There is no worse feeling when you’re already nervous and feeling vulnerable than (as Tom Petty would say) – freeballin’!
Worse was to come.
Helga, the hairy-faced, wart-encrusted Russian shot-putting nurse insisted with a malicious gleam that my legs had to be placed in stirrups. “For Doktor”. It was I thought, every nightmare come true.
Anyway, about 115 years later in embarrassment years in walks this tiny little old man. He was almost completely bald except for little fluffy tufts of white hair and a long white coat…. I swear he was an extra in the Harry Potter films. He had glasses like milk bottle bottoms and blinked like Benny Hill too.
Anyway, he walks in and says “Ahh, Miss Funny-Fanny, you don’t mind if the students come in do you?” Without waiting for a reply, he RIPPED back the curtain to reveal about ten students, all in white coats, all male..
I can tell you now, I wanted to die.
So this extra from Hogwarts stands there, oblivious, explaining what my symptoms were and asking for ideas and all the while I’ve got my legs in the air!
And no knickers!!
He then decided it was time to “examine” me. This involved using a medieval torture device for – well let’s just say holding “things” apart.
That’s STILL as much detail as I can bring myself to give!
So he has one of the students directing an Ikea-style angle-poise lamp* at me while he gets his head between my legs to take a look.
(*No expense spared on the NHS. On reflection I suppose I should be glad it wasn’t a miners Pith Helmet….)
“I say Miss Funny-Fanny, you have a stunning neck of womb. Have a look at this chaps, it’s perfect.”
I couldn’t believe it – just shoot me now. You just couldn’t make this shit up.
So with that, a further ten men dutifully stick their heads between my legs to look at the neck of my womb.
You know – I bet I can honestly say not one of the other girls here has EVER been complimented on the neck of her womb quite like this..
Anyway, thankfully the trauma – and make no mistake, it WAS a trauma – ended. I retrieved my knickers… I could have done with some of that strip wax then to secure them in place because NO ONE was getting near them ever again!
That might have been the end of that but it wasn’t quite the end of the story – oooh no, the angels weren’t QUITE finished laughing at me quite yet!
About six weeks later I was at a cocktail party with my parents. It was being hosted by my Godmother who was the nursing administrator of the hospital and was in aid of the hospital and medical school. Not a cause I was overly enamoured of at that point but I wasn’t really in a position to explain why!

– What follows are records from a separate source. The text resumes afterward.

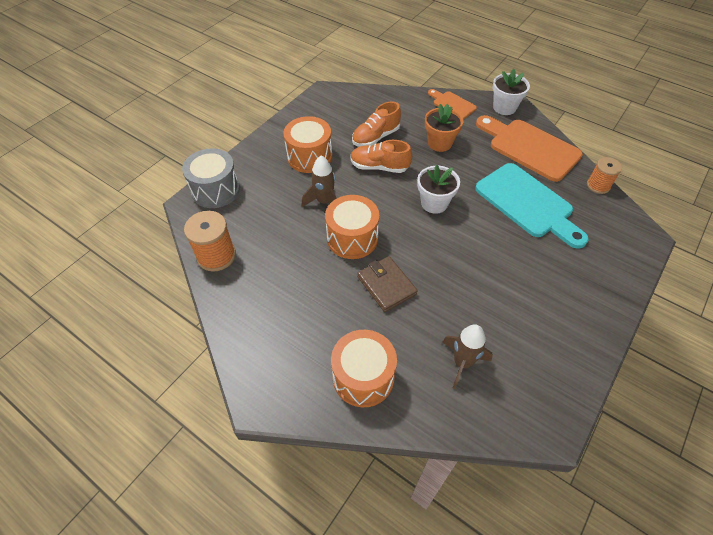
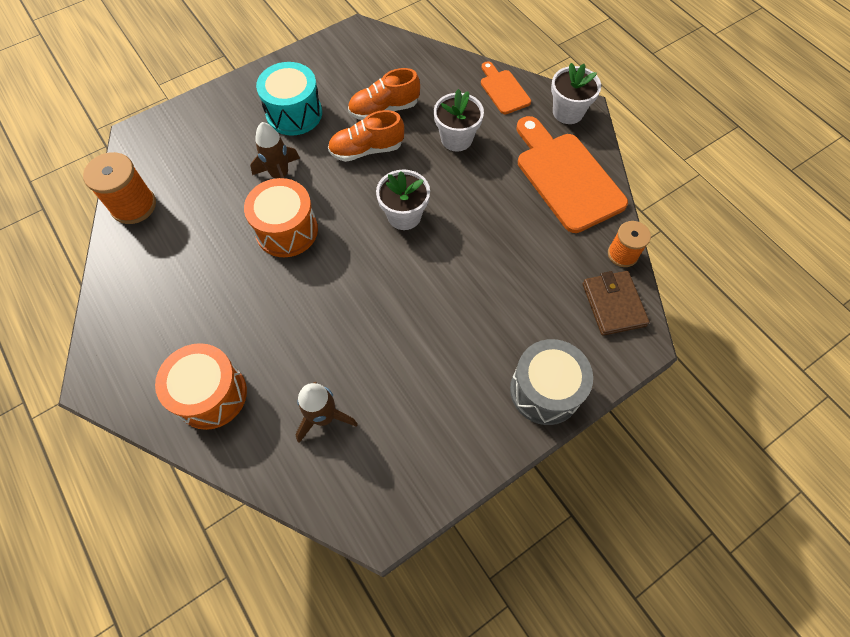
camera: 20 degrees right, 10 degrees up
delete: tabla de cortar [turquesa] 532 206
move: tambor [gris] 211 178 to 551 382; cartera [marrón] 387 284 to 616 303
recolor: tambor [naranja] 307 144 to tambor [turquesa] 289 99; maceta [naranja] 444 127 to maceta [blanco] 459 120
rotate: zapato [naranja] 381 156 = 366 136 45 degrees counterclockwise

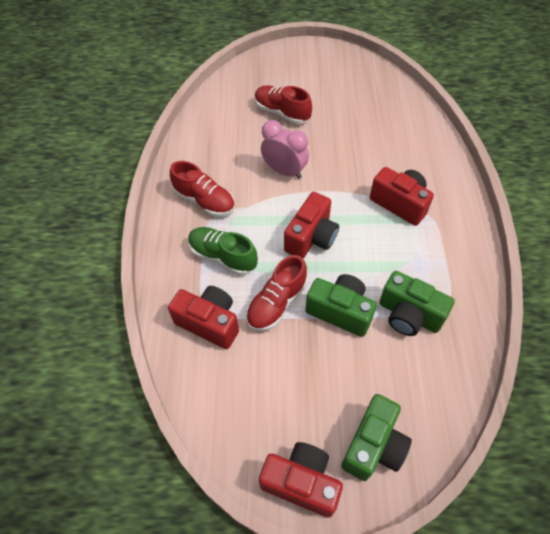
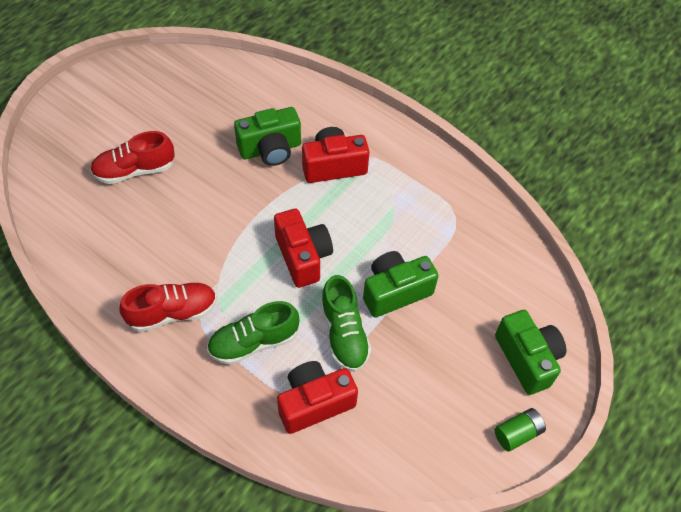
camera: 55 degrees left, 0 degrees up
delete: despertador [rosa] 285 149
move: cámara [verde] 417 303 to 267 136
replace: cámara [rojo] 301 480 to pila [verde] 520 430
recolor: zapato [rojo] 276 293 to zapato [verde] 346 323

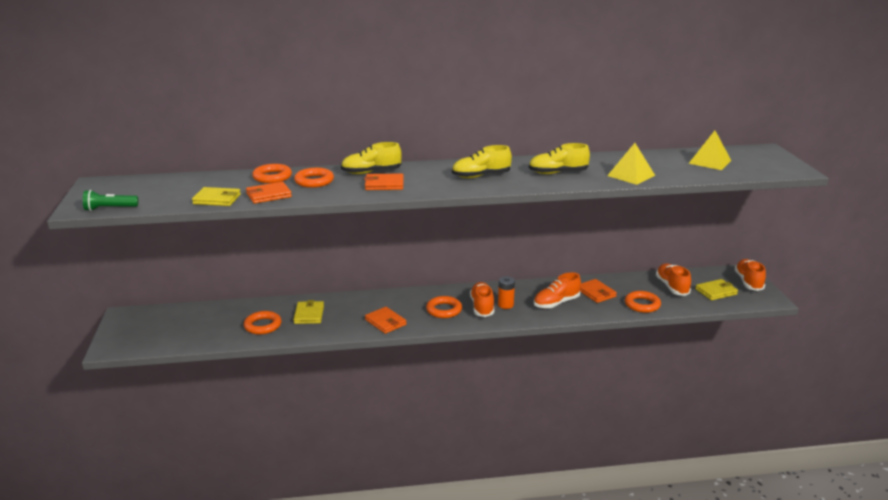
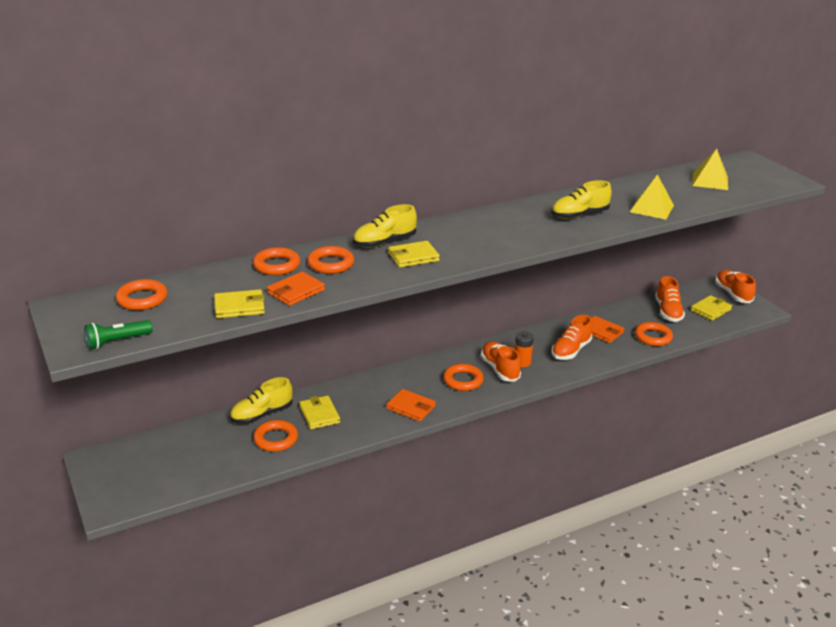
camera: 20 degrees left, 5 degrees up
insert: anillo [naranja] 141 294
move: zapato [amarillo] 482 161 to 261 400
recolor: cartera [naranja] 384 182 to cartera [amarillo] 414 254
rotate: zapato [naranja] 673 280 = 670 299 150 degrees counterclockwise

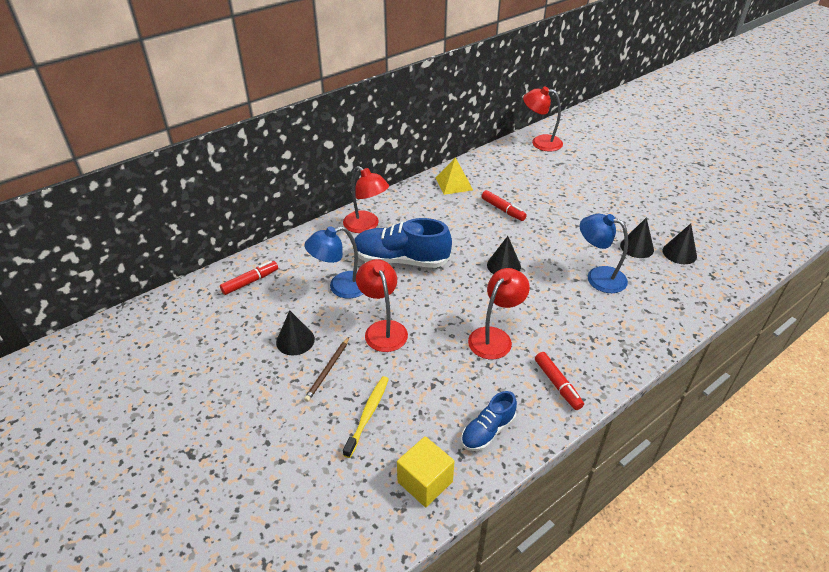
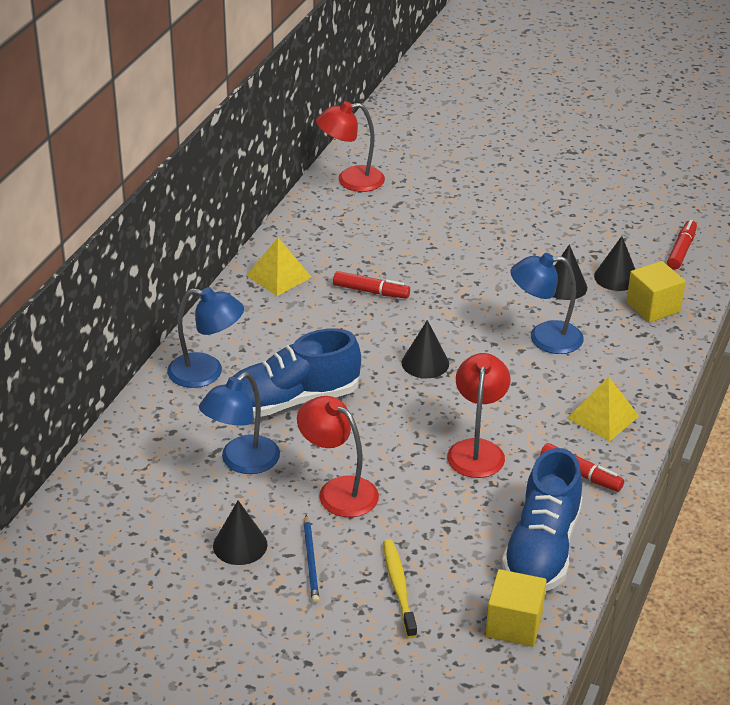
camera: 30 degrees left, 5 degrees down
insert: pirámide [amarillo] 603 409; cubo [amarillo] 655 292
move: rotulador [rojo] 249 278 to 682 245
recolor: lámpara [rojo] 366 199 to lámpara [azul] 205 337; lápiz [marrón] 326 369 to lápiz [azul] 311 559
resize: zapato [azul] 489 421 = 542 519 x1.79

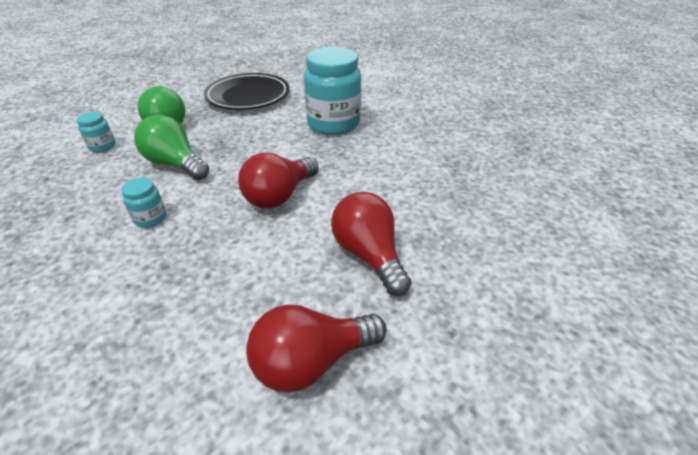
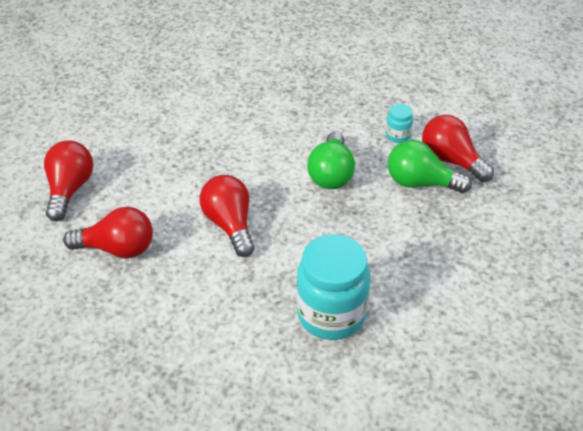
camera: 120 degrees right, 5 degrees up
delete: tarro [turquesa] 144 203; plato [negro] 246 91
insert: bombilla [rojo] 458 148
rotate: bombilla [verde] 171 147 = 331 160 120 degrees clockwise

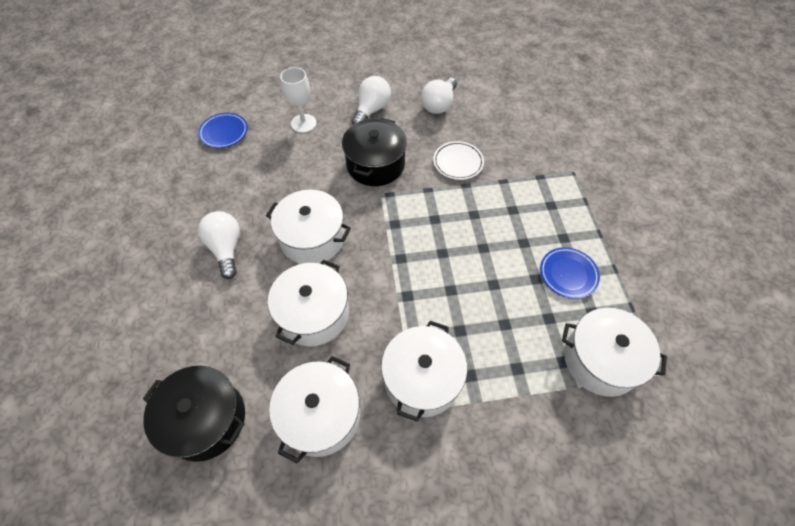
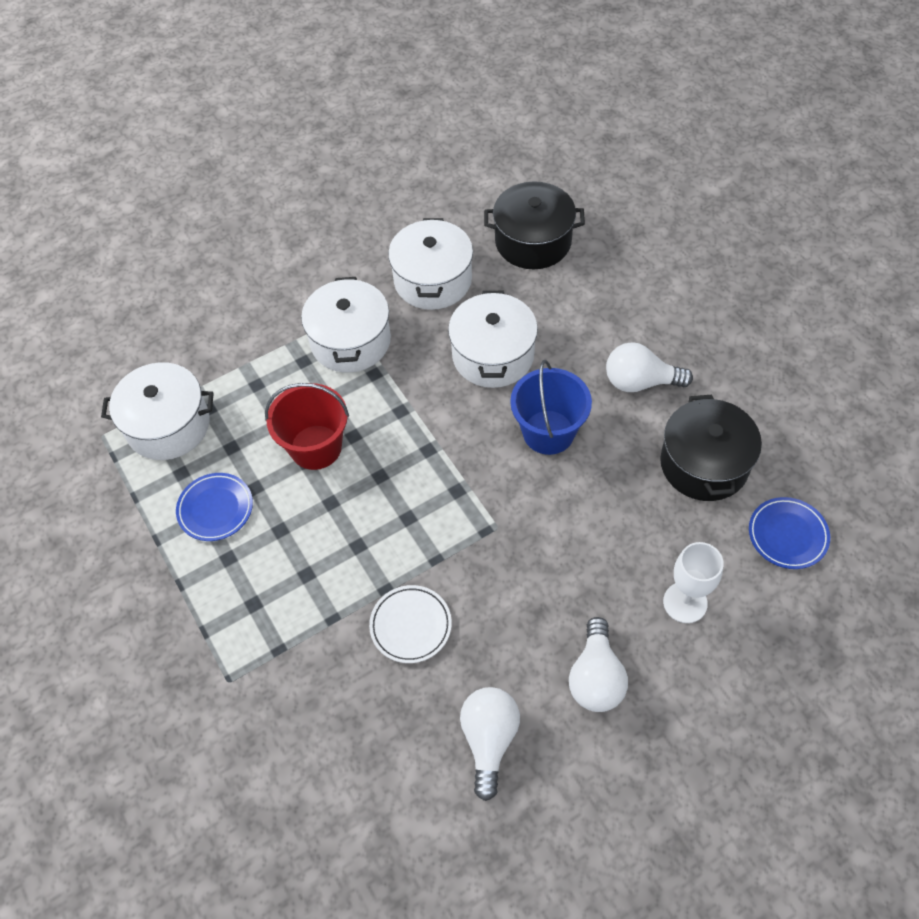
camera: 160 degrees right, 0 degrees up
insert: balde [rojo] 307 426
move: olla [negro] 374 152 to 711 448
replace: olla [blanco] 308 227 to balde [azul] 551 407
rotate: bombilla [blanco] 219 245 = 649 367 135 degrees clockwise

Lo and behold, who was there but one of the students. He kept looking over and obviously thought he recognised me from somewhere.
He came over and introduced himself and asked “Don’t I know you from somewhere?” to which little Miss Crabby replied “No. Piss off” and walked away!
Thats so long ago and I’m STILL sitting here cringing and going alternately red and cold telling this story!